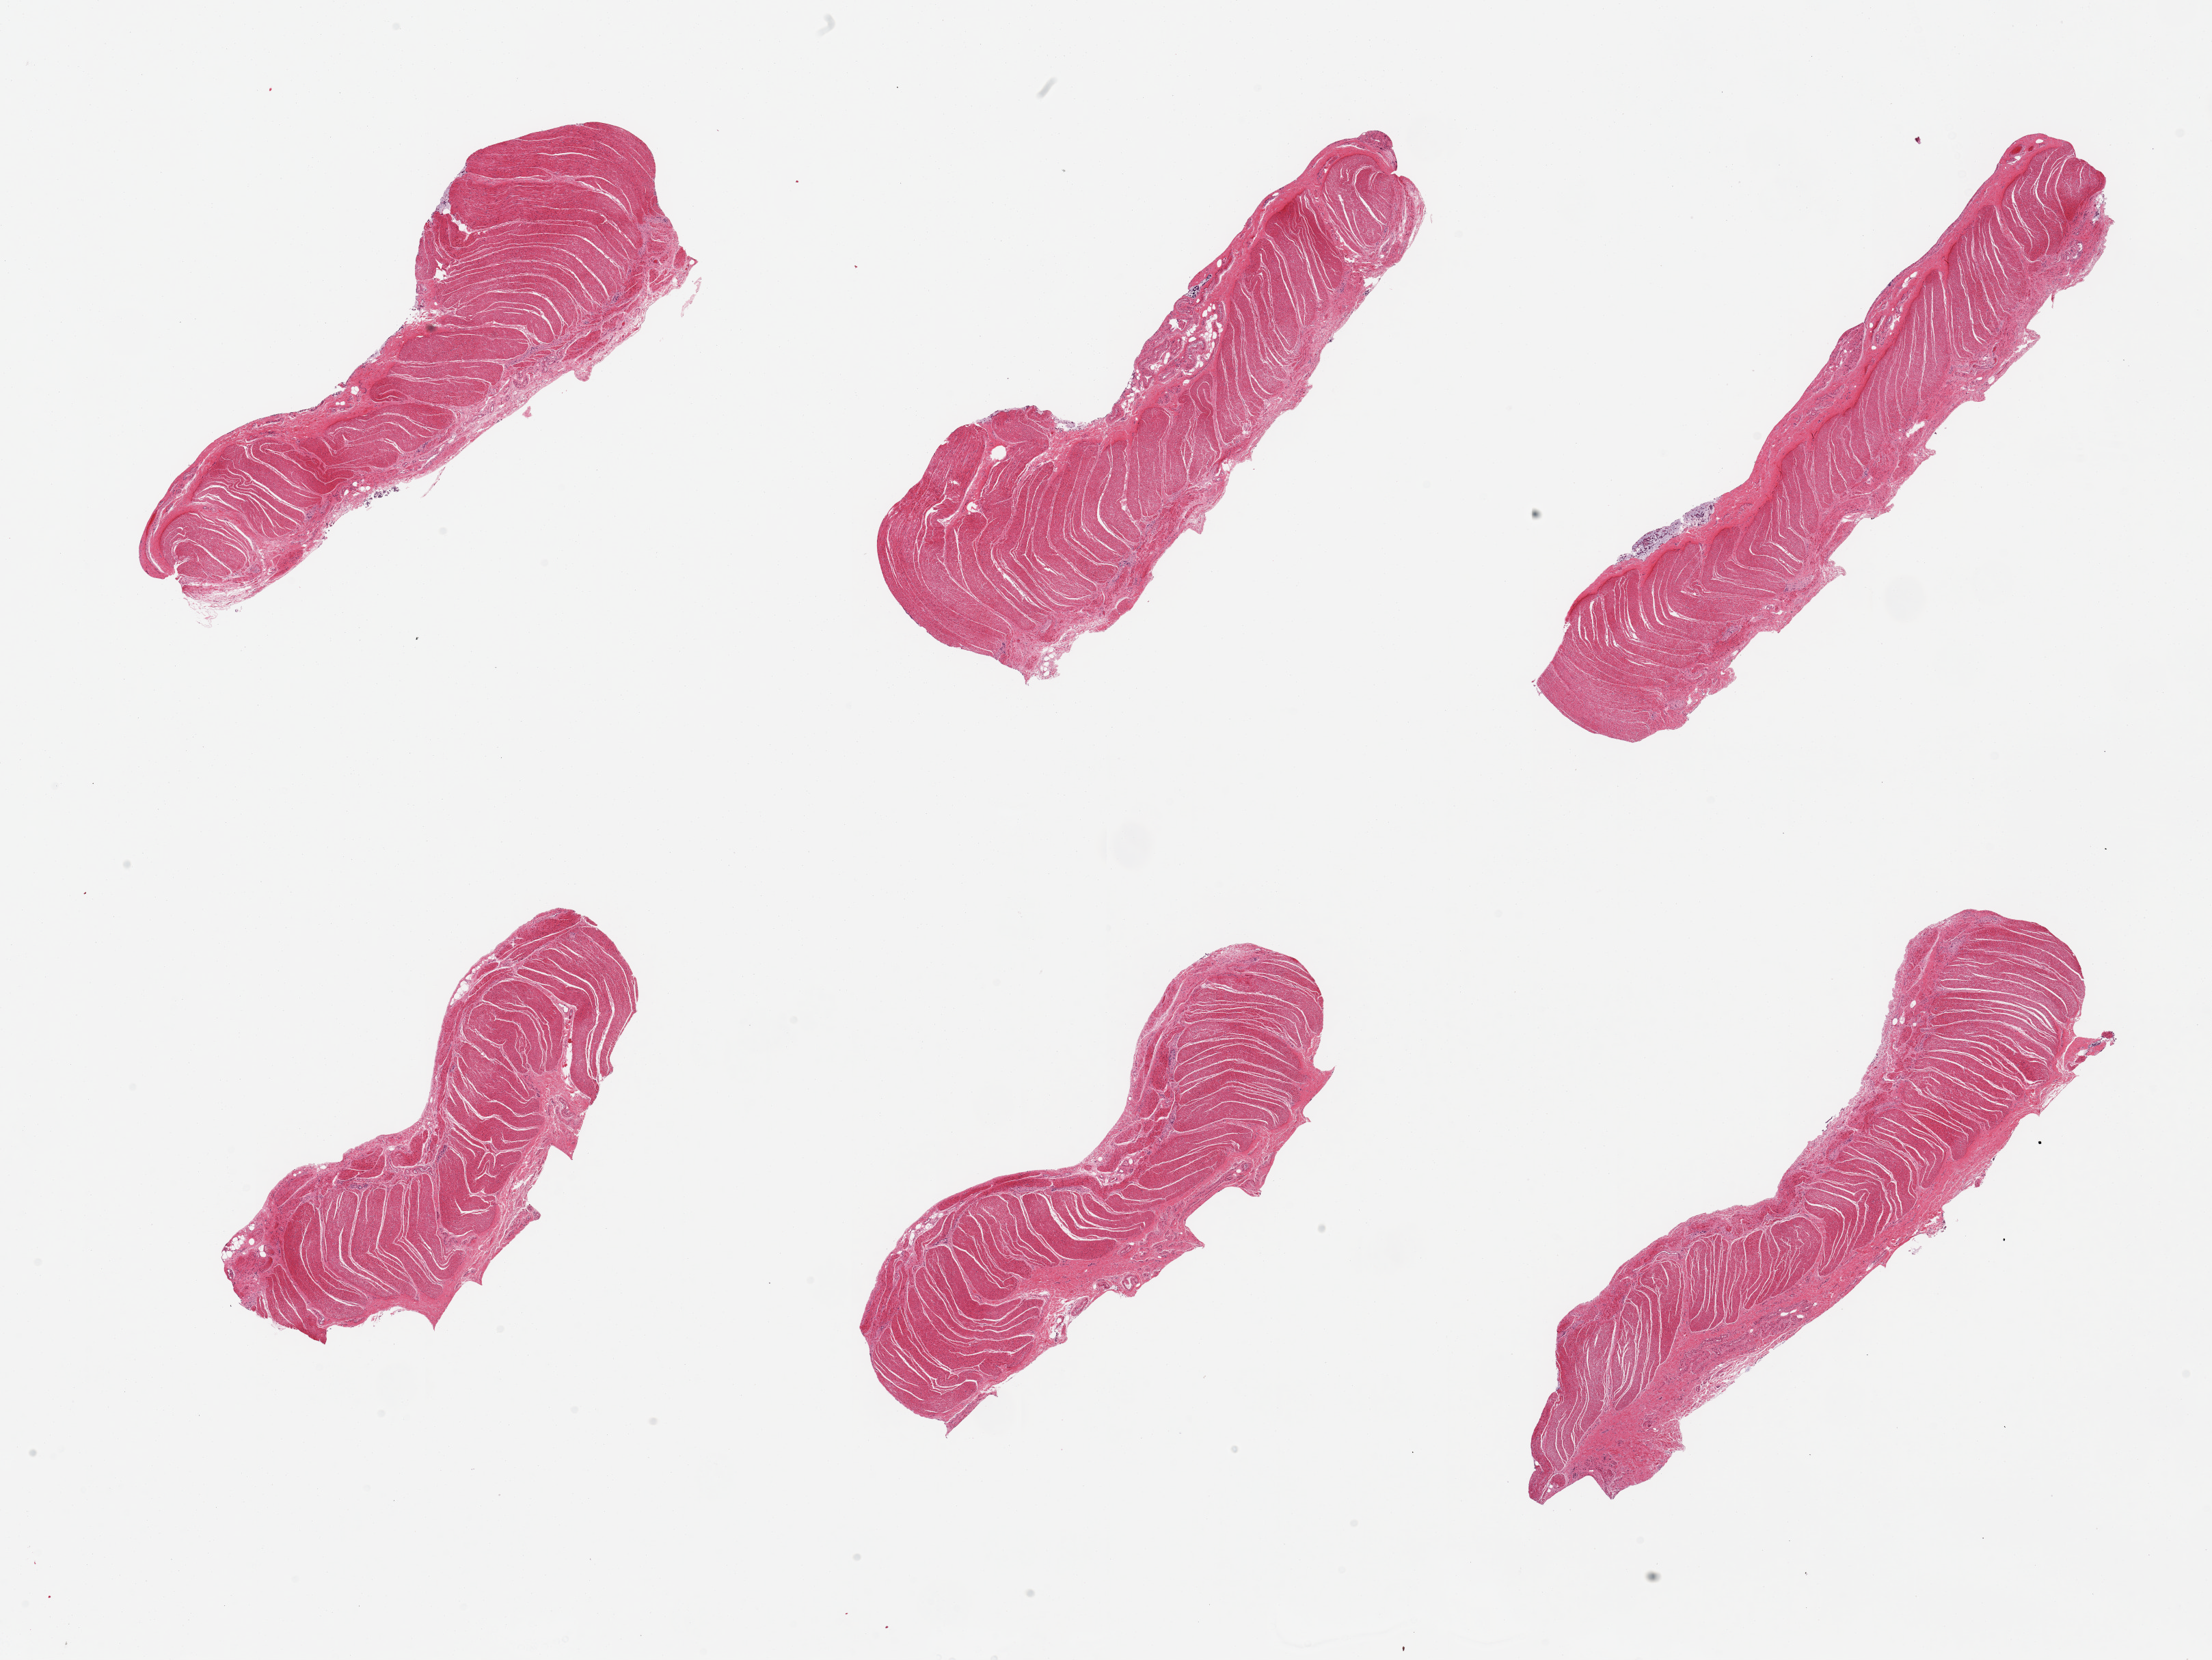
Digitized hematoxylin and eosin (H&E)-stained section, a low-resolution overview of the entire scanned area, about 25.6 x 19.2 mm. PAXgene-fixed paraffin-embedded (PFPE) section. Target tissue: sigmoid colon. Tissue donor sample. Donor: male.
Reviewer comment on this tissue sample: 6 pieces, target muscularis.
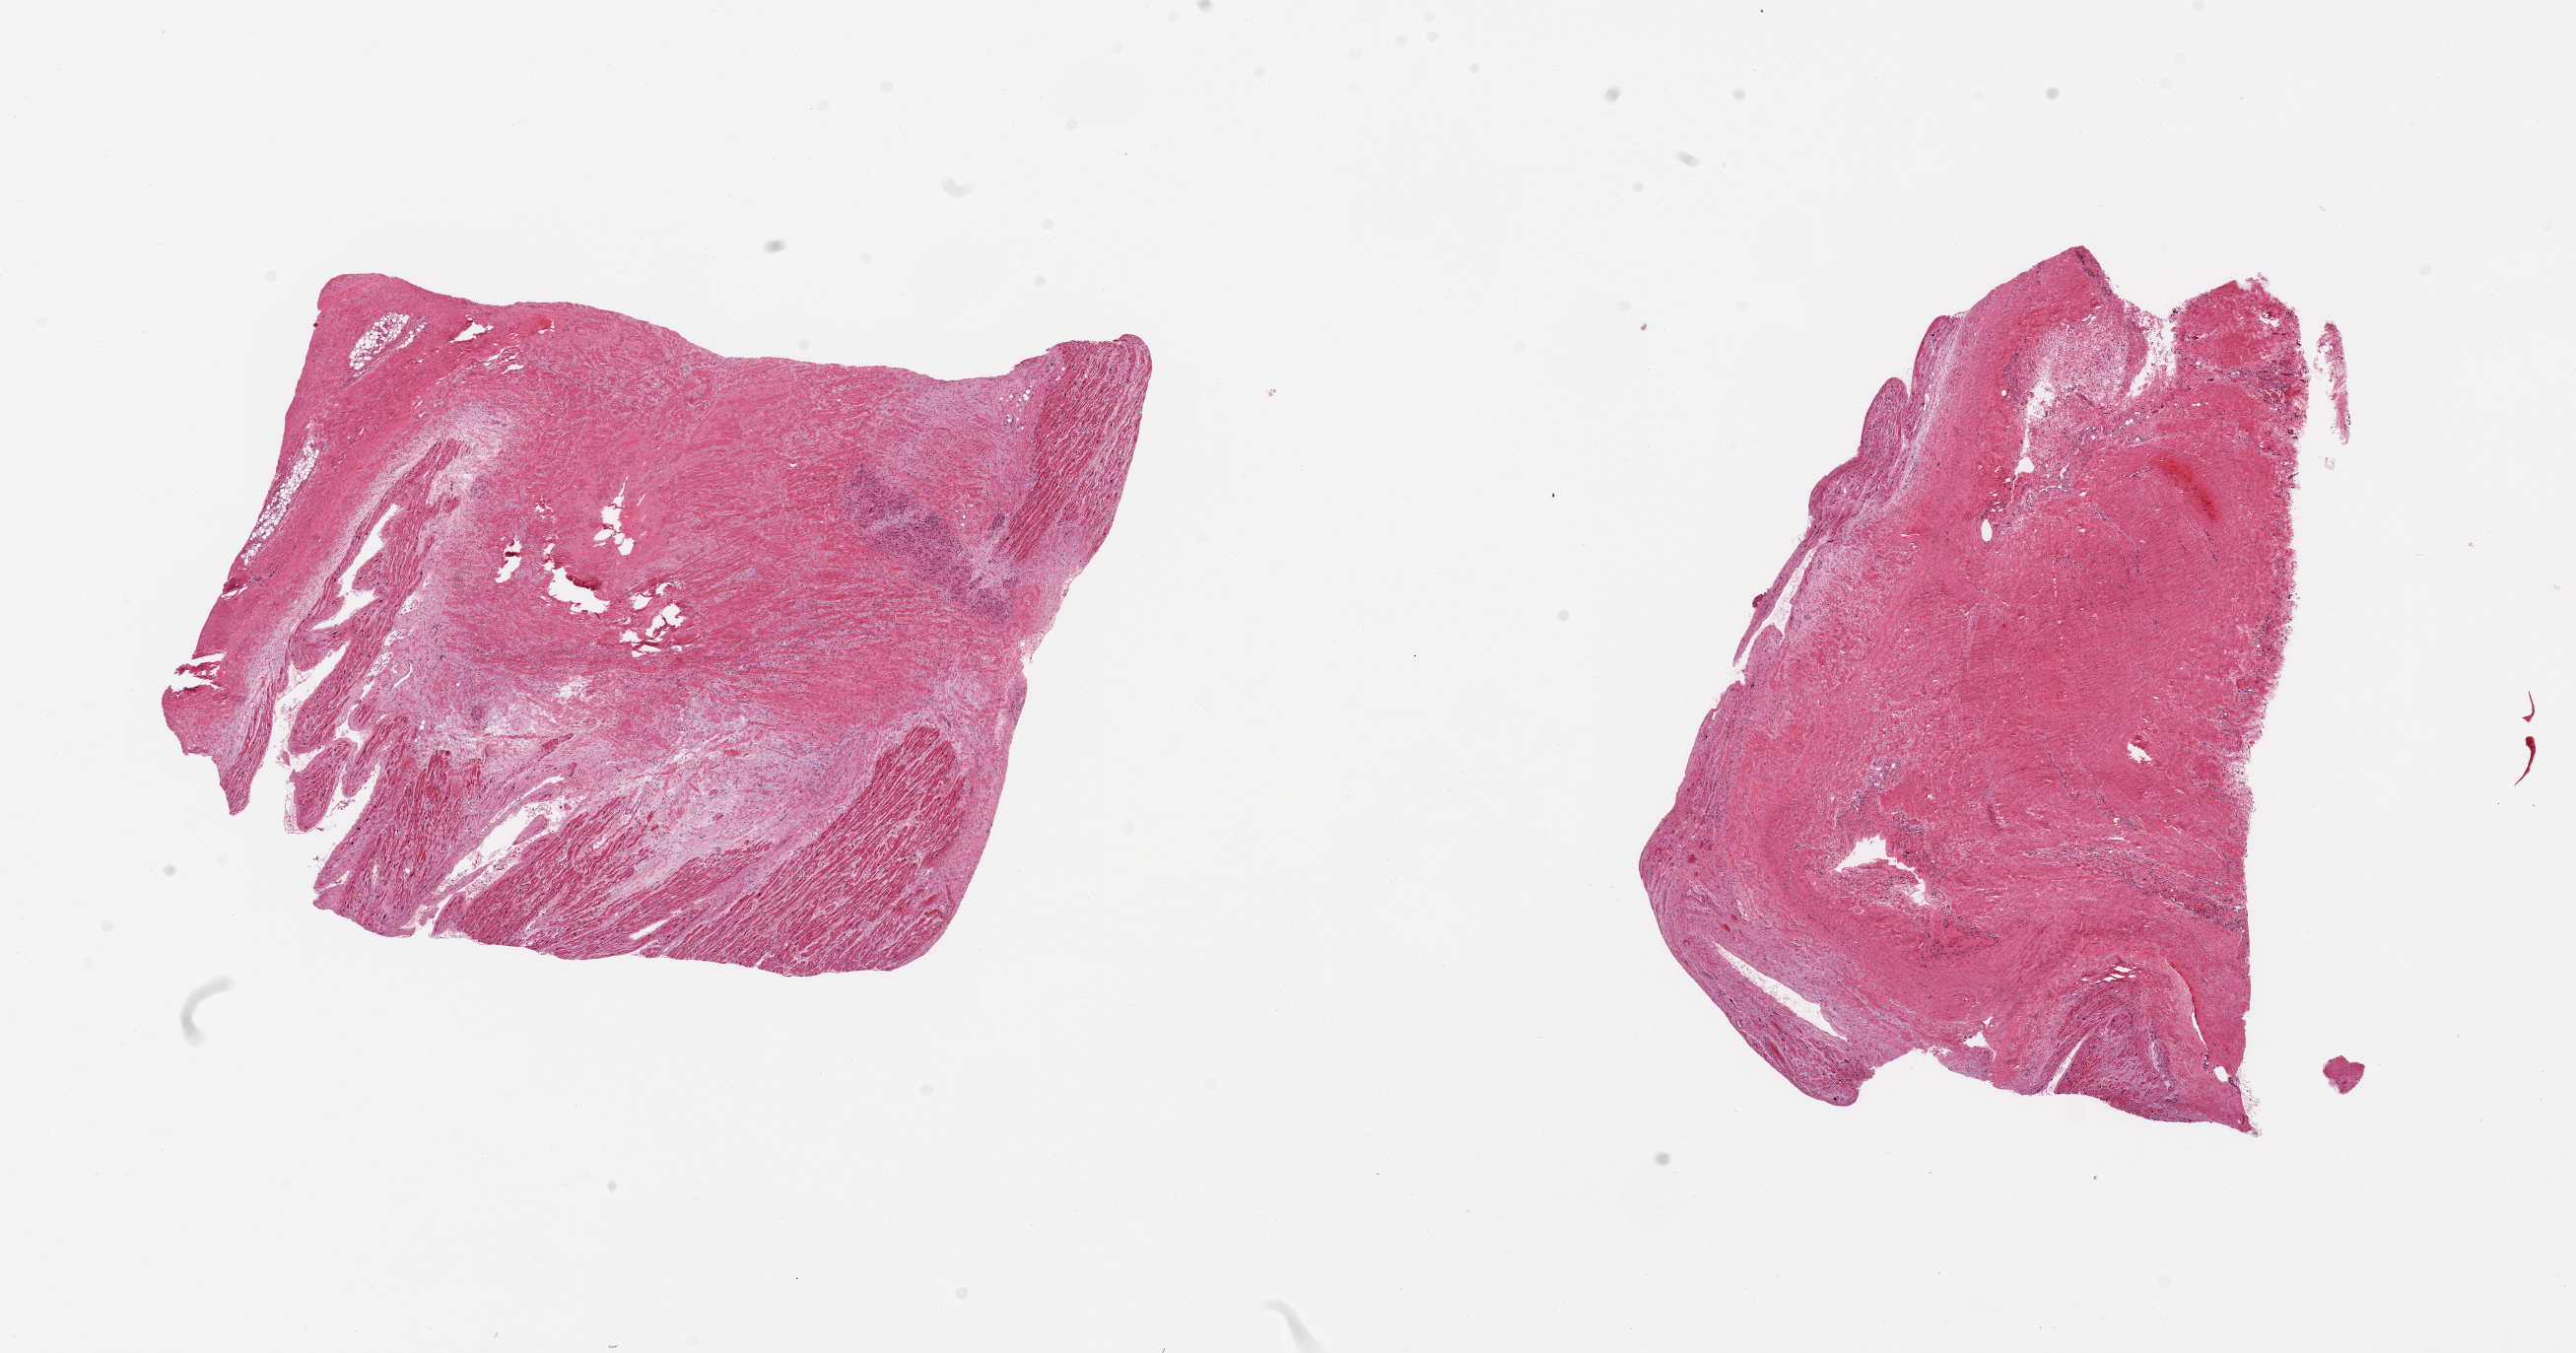
Whole-slide image, H&E stain, a low-resolution overview of the entire scanned area, about 20.7 x 10.9 mm, PAXgene-fixed paraffin-embedded (PFPE) section, sampled site (target tissue): auricular appendage, tissue donor sample. Donor sex: female.
Reviewer comment on this tissue sample: 2 pieces, no abnormalities.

* * * * * * * * *

§ **Task prompt**: All of the data above should be quoted exactly, except for the pictures.

§ **Result below**:
Digitized hematoxylin and eosin (H&E)-stained section, a low-resolution overview of the entire scanned area, about 25.6 x 19.2 mm. PAXgene-fixed paraffin-embedded (PFPE) section. Target tissue: sigmoid colon. Tissue donor sample. Donor: male.
Reviewer comment on this tissue sample: 6 pieces, target muscularis.
Whole-slide image, H&E stain, a low-resolution overview of the entire scanned area, about 20.7 x 10.9 mm, PAXgene-fixed paraffin-embedded (PFPE) section, sampled site (target tissue): auricular appendage, tissue donor sample. Donor sex: female.
Reviewer comment on this tissue sample: 2 pieces, no abnormalities.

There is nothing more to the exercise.